The discussion, titled The Public-Private Collaboration to Tackle the Metabolic Crisis, was moderated by Dr Rakesh Kalapala, Director of the Centre for Obesity and Metabolic Therapy at AIG Hospitals. The panel brought together Telangana Commissioner of Civil Supplies Stephen Raveendra; Chief Executive Officer of the Society for Elimination of Rural Poverty (SERP), Telangana, Divya Devarajan; Executive Director of Heritage Foods Nara Brahmani; Executive Director of Granules India Uma Chigurupati; and Chief Executive Officer of AIG Hospitals SAM Rizvi.
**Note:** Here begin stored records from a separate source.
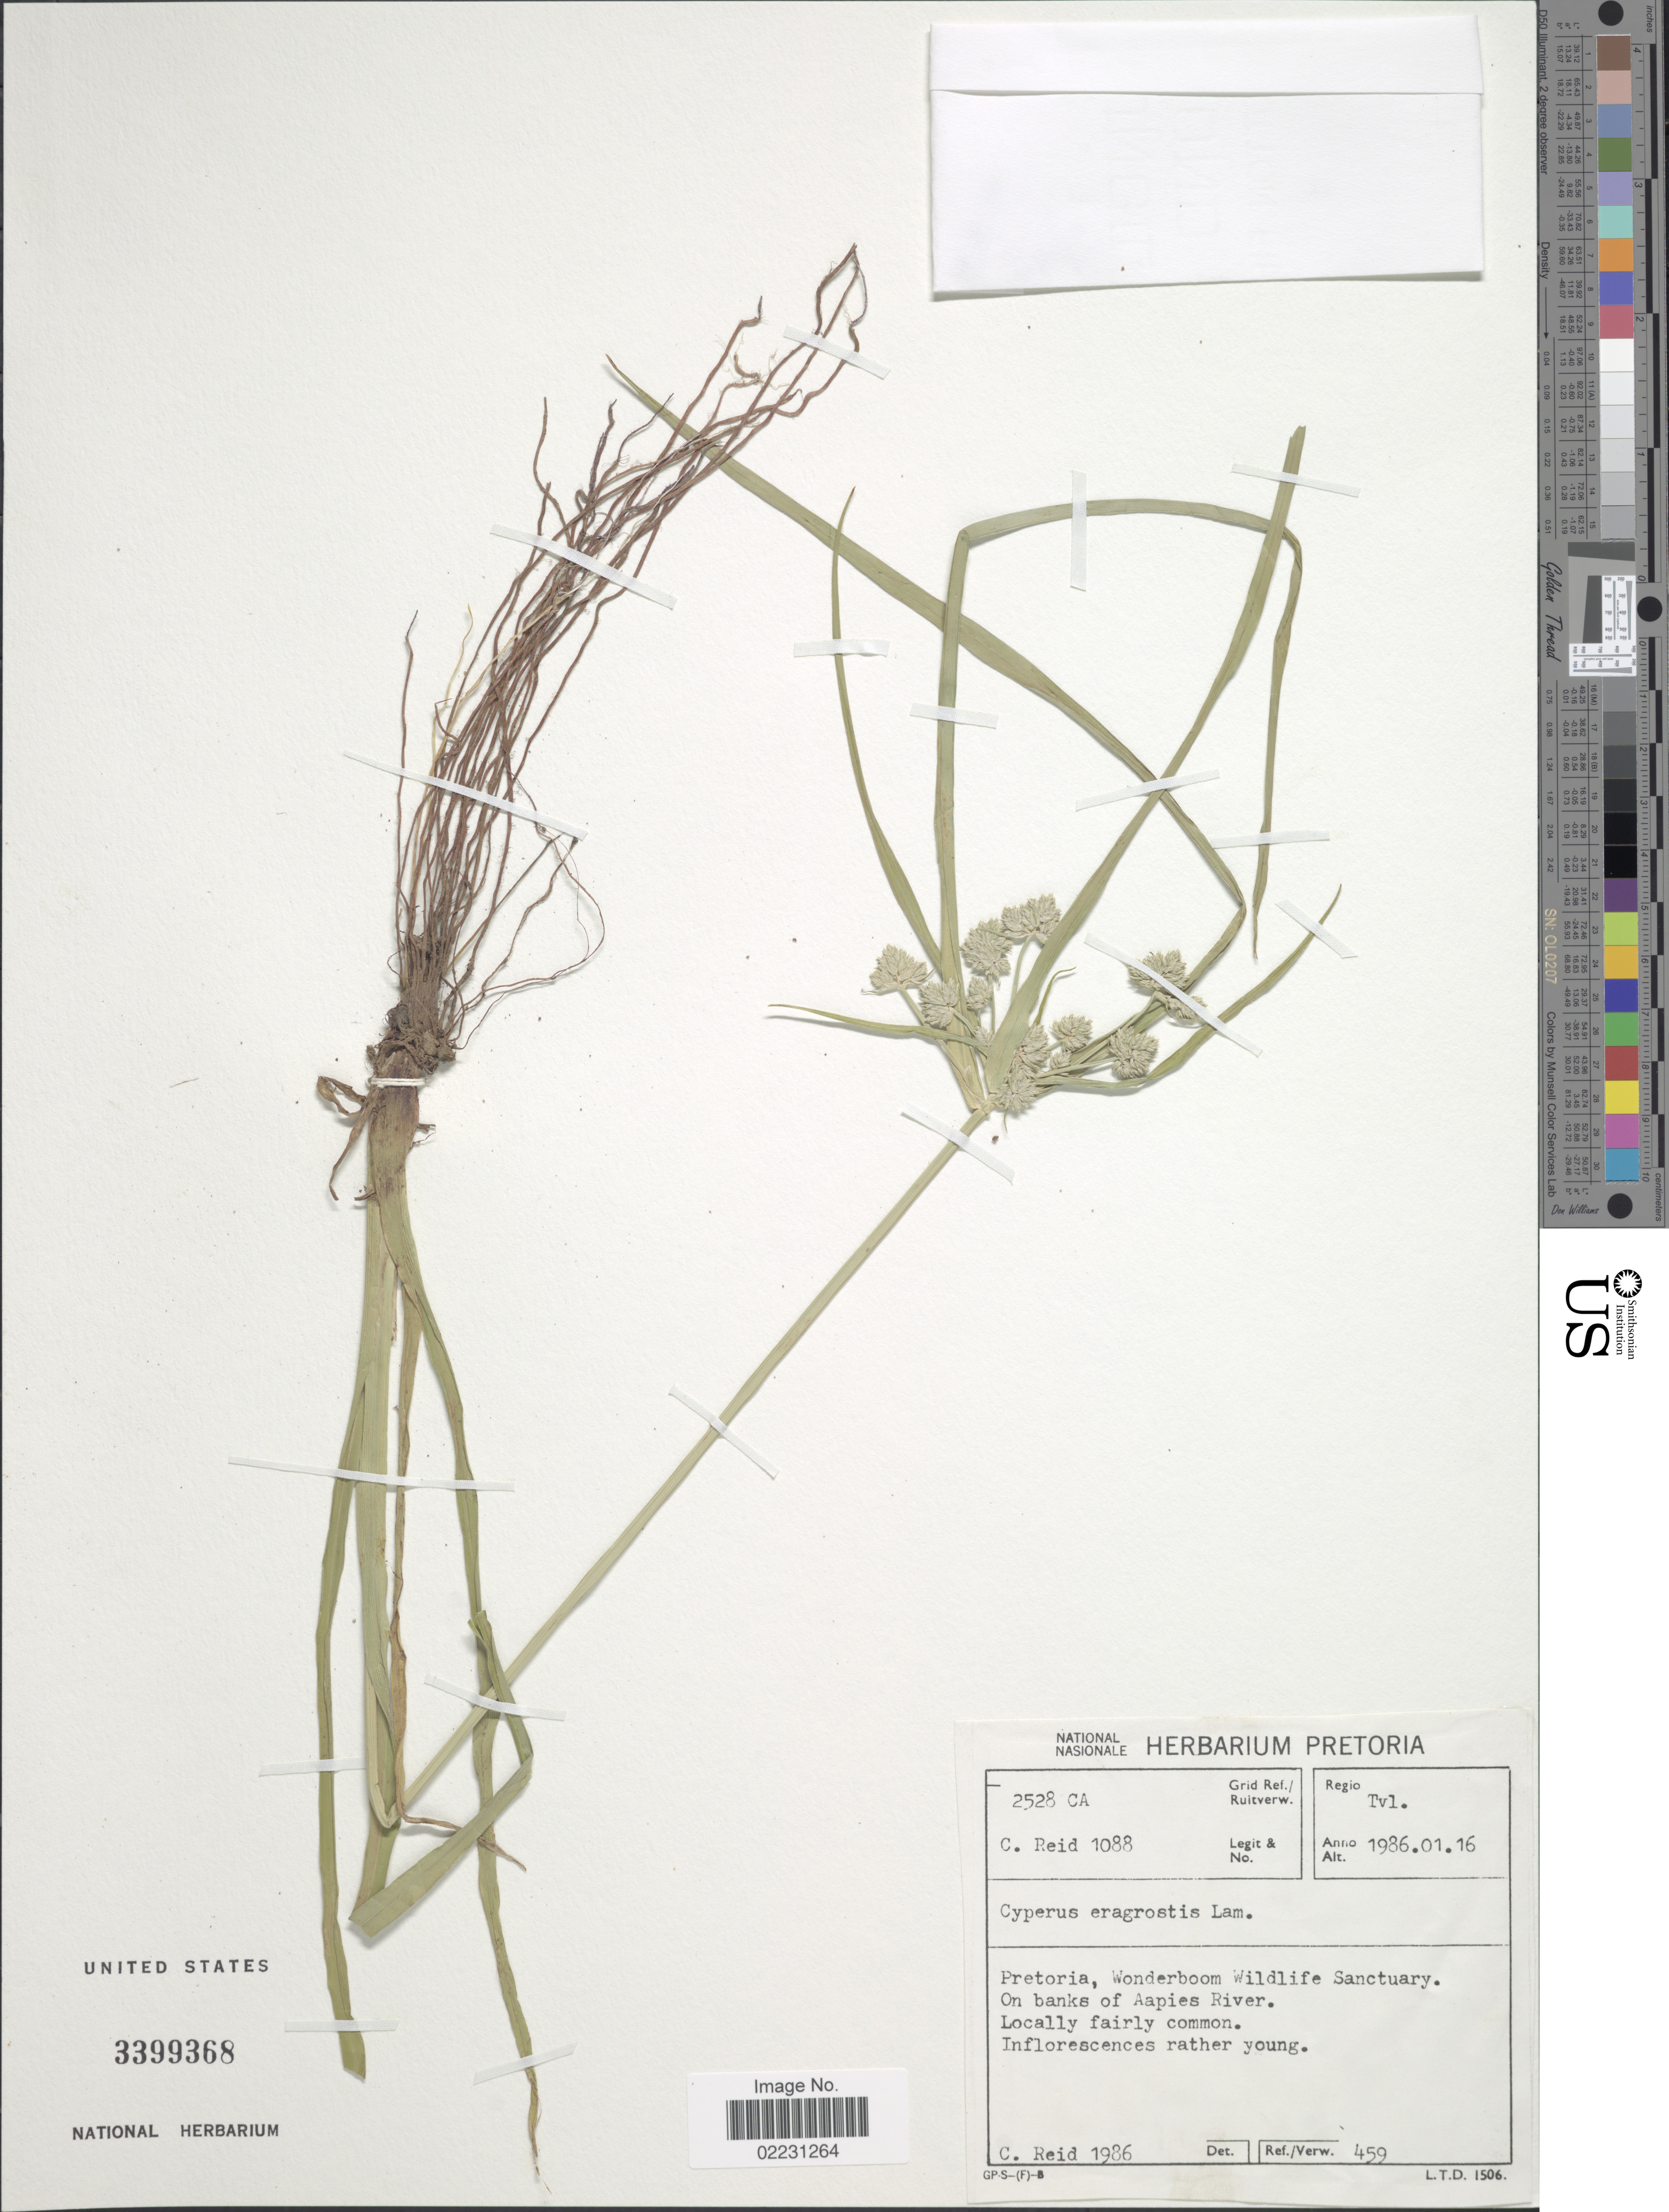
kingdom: Plantae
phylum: Tracheophyta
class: Liliopsida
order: Poales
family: Cyperaceae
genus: Cyperus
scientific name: Cyperus eragrostis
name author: Lam.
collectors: C. Reid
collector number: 1088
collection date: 1986-01-16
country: South Africa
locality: Tvl. Pretoria, Wonderboom Wildlife Sanctuary. On banks of Aapies River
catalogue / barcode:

Opening the session, Dr Kalapala said that with metabolic disease emerging as a silent pandemic driven by changing food habits, stress and sedentary lifestyles across both urban and rural India, solutions would have to extend beyond hospitals and involve governance, industry and community institutions.
Placing rural women at the centre of the discussion, Ms Devarajan said government food systems and welfare programmes had played a decisive role in shaping dietary patterns over decades. “Large-scale distribution of polished rice through the public distribution system had gradually displaced traditional diets based on millets such as jowar and ragi, which are nutritionally richer and have a lower glycaemic index. While such policies were necessary at a time of food scarcity, the present context of self-sufficiency offered an opportunity to rethink food baskets,” she said.
Addressing the role of law enforcement and public servants, Mr Raveendra said metabolic disease directly affected productivity and operational readiness, particularly among police personnel who work under high stress, irregular hours and limited access to healthy food.
From the food industry perspective, Ms Brahmani said India’s demographic advantage could turn into a liability if childhood obesity and metabolic disorders were not addressed. “Nutrition in early life would determine the country’s future health outcomes. Food processing companies have a responsibility to protect nutritional value at the source, beginning with farmer education and extending to the use of technologies that prevent nutrient loss during processing,” she added.
Ms Chigurupati said the pharmaceutical industry was moving away from treatment alone towards prevention and personalised healthcare. She said that early diagnostics, science-backed nutraceuticals, wearable technologies, genomics and artificial intelligence were increasingly shaping how metabolic risk was identified even before disease onset.
Summing up the healthcare system’s role, Mr Rizvi described metabolic disorders such as diabetes, hypertension and fatty liver disease as silent conditions that accumulate damage over time and impose heavy personal, organisational and economic costs. “Tertiary care hospitals have a responsibility to build awareness, engage with policymakers, invest in research and develop evidence-based preventive health check-ups,” he added.